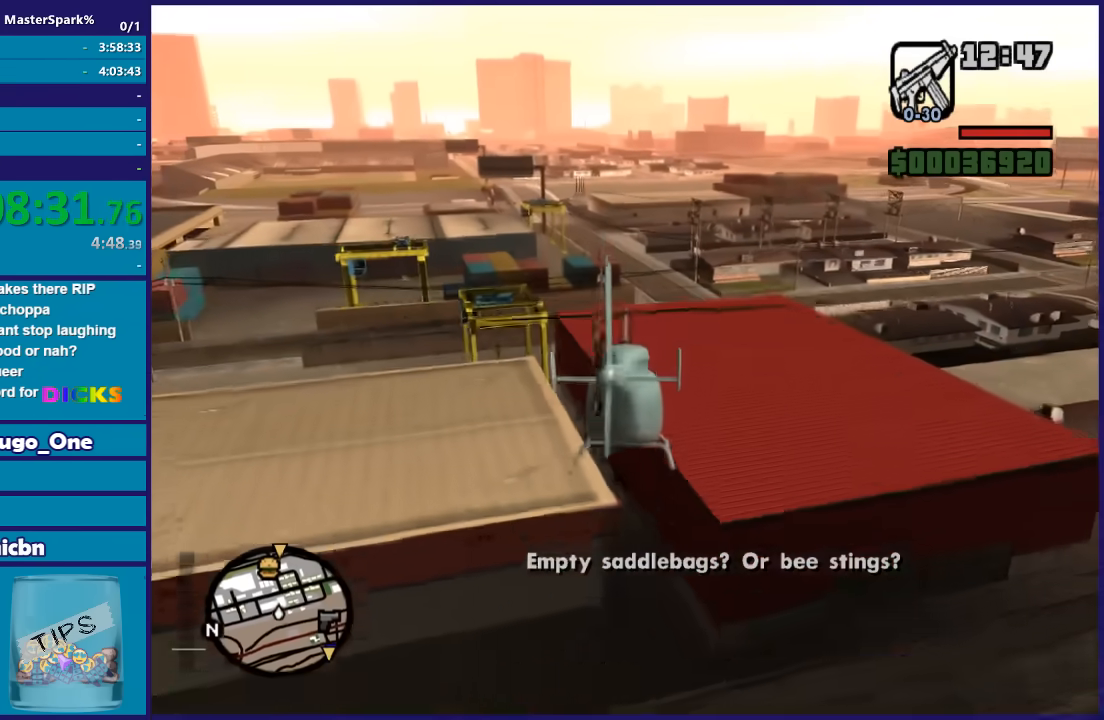
{"buttons": ["R2"], "left_stick": "up-right", "right_stick": "center", "button_events": []}
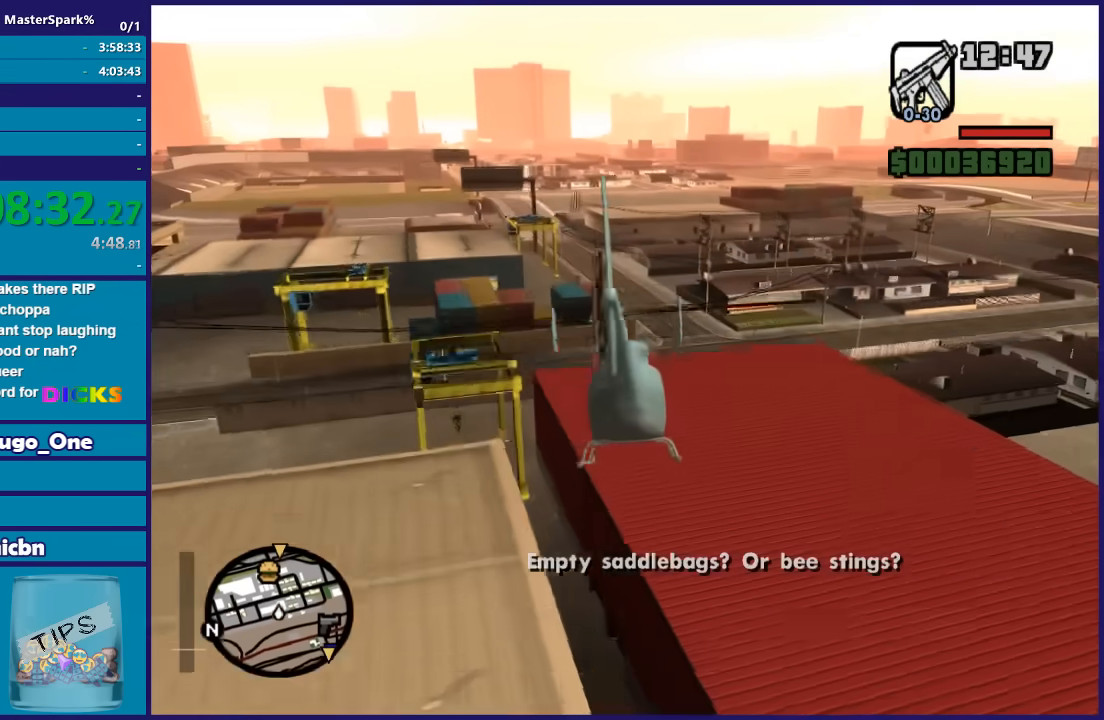
{"buttons": ["R2"], "left_stick": "up", "right_stick": "center", "button_events": []}
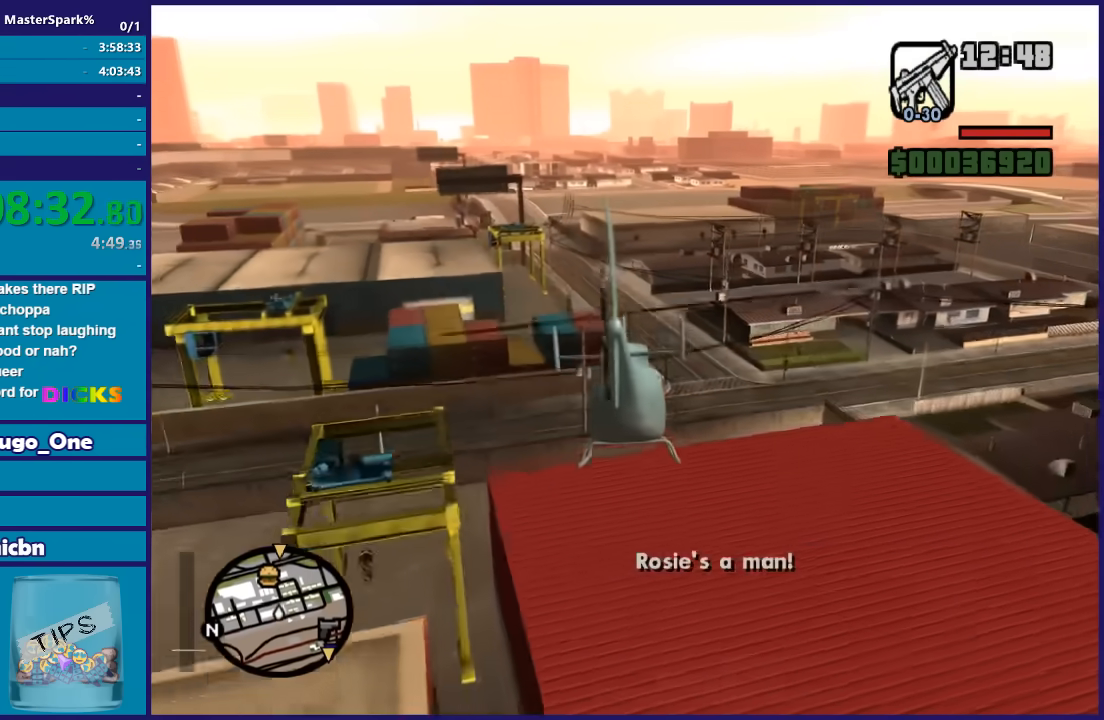
{"buttons": ["R2"], "left_stick": "up", "right_stick": "center", "button_events": []}
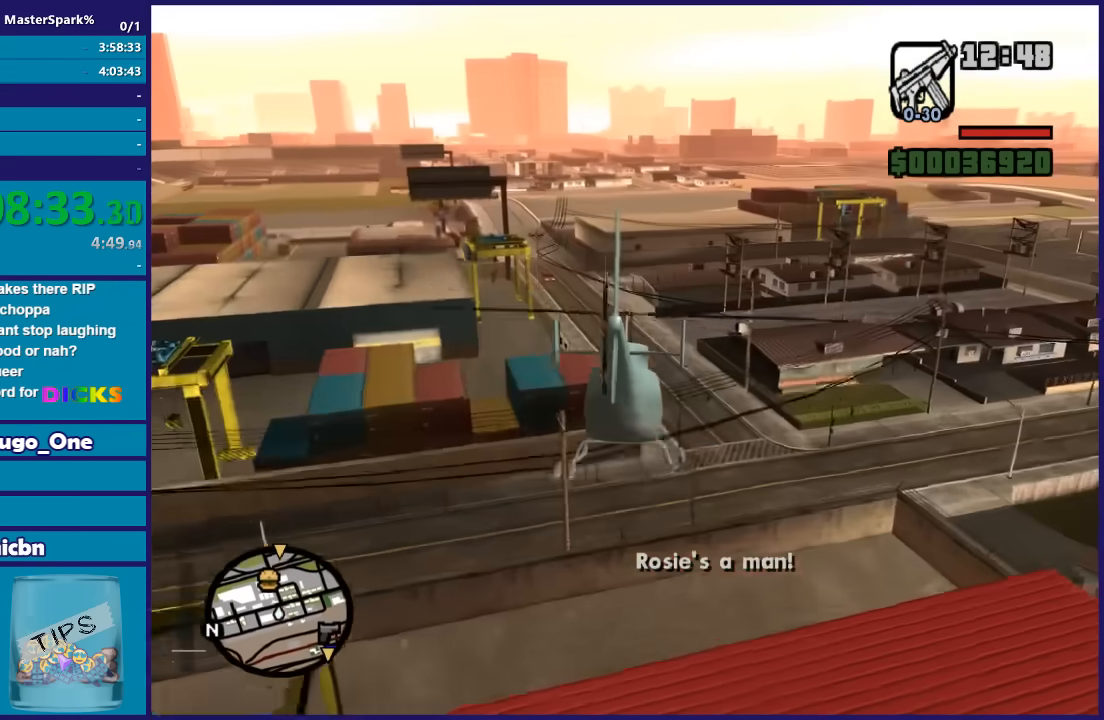
{"buttons": ["R2"], "left_stick": "center", "right_stick": "center", "button_events": []}
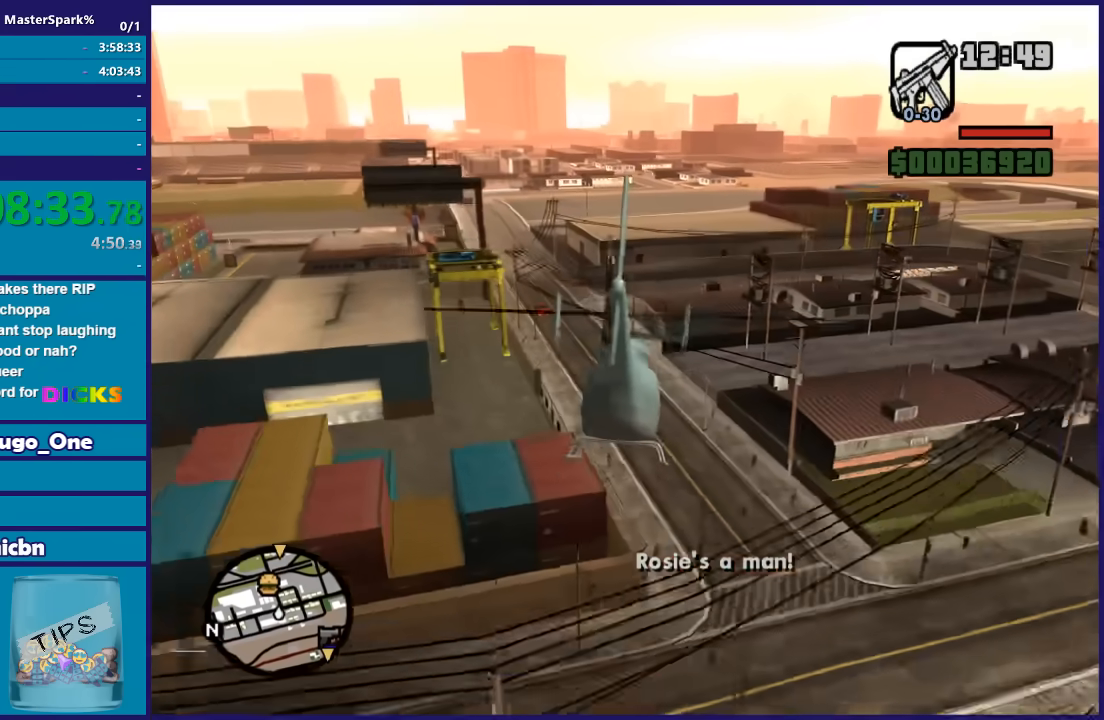
{"buttons": ["R2"], "left_stick": "up", "right_stick": "center", "button_events": []}
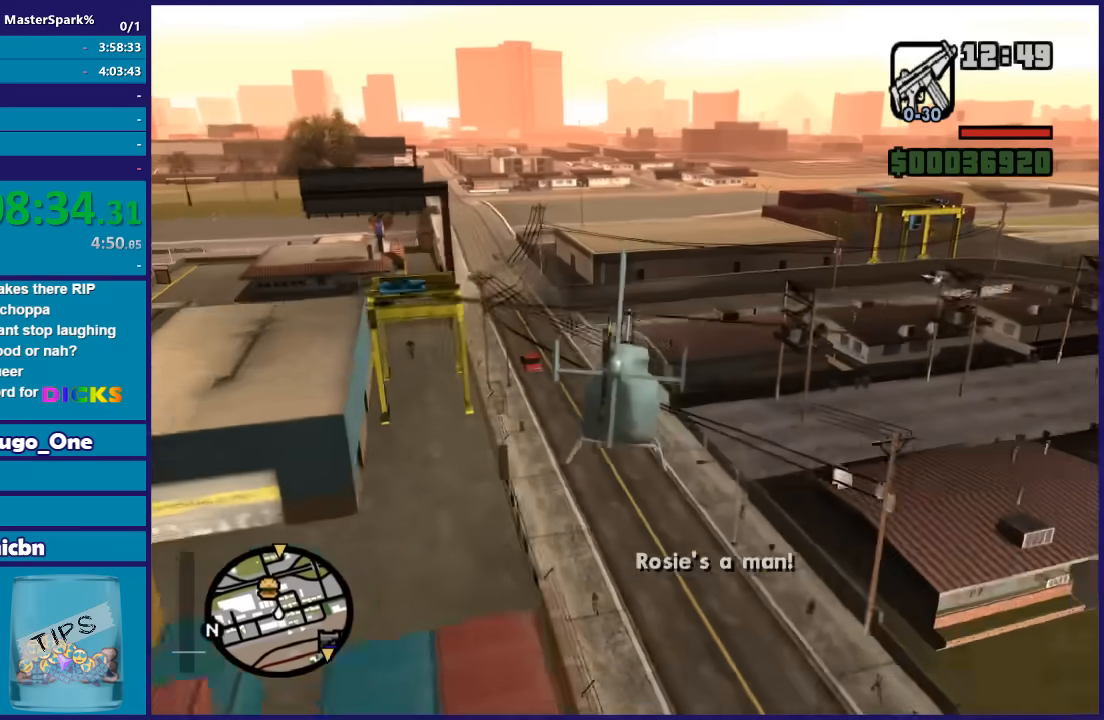
{"buttons": ["R2"], "left_stick": "center", "right_stick": "center", "button_events": []}
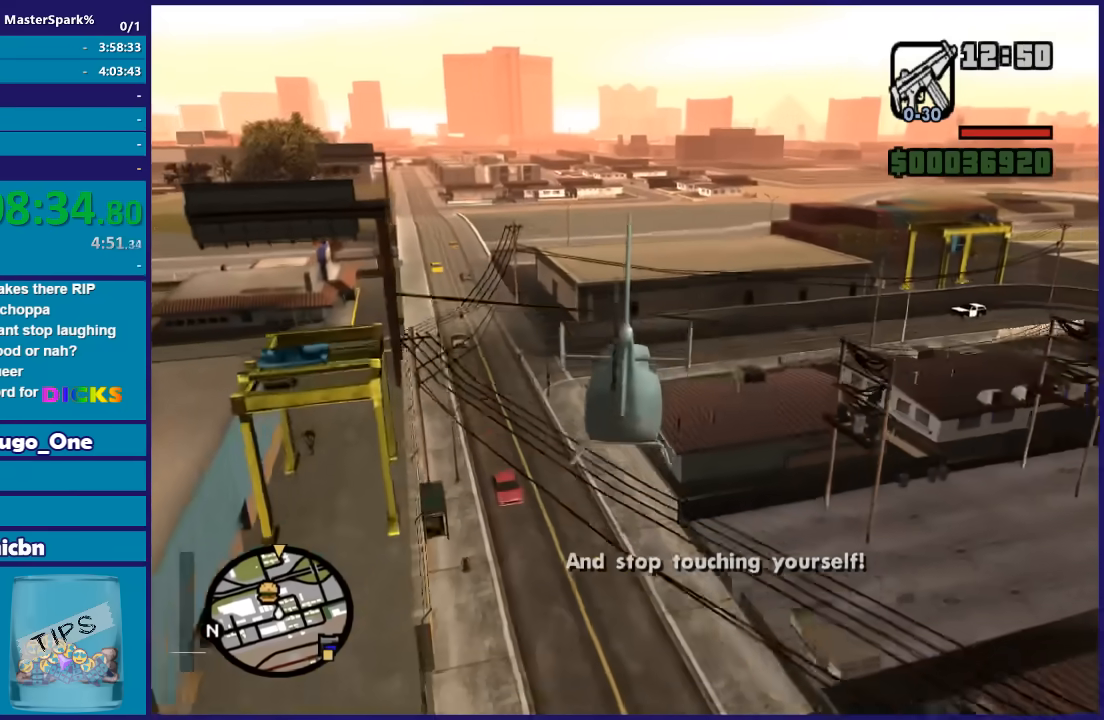
{"buttons": ["R2"], "left_stick": "right", "right_stick": "center", "button_events": []}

AIM OF THE TASK => The listing above should be transcribed word for word, with its pictures left out.

TASK RESPONSE =>
{"buttons": ["R2"], "left_stick": "up-right", "right_stick": "center", "button_events": []}
{"buttons": ["R2"], "left_stick": "up", "right_stick": "center", "button_events": []}
{"buttons": ["R2"], "left_stick": "up", "right_stick": "center", "button_events": []}
{"buttons": ["R2"], "left_stick": "center", "right_stick": "center", "button_events": []}
{"buttons": ["R2"], "left_stick": "up", "right_stick": "center", "button_events": []}
{"buttons": ["R2"], "left_stick": "center", "right_stick": "center", "button_events": []}
{"buttons": ["R2"], "left_stick": "right", "right_stick": "center", "button_events": []}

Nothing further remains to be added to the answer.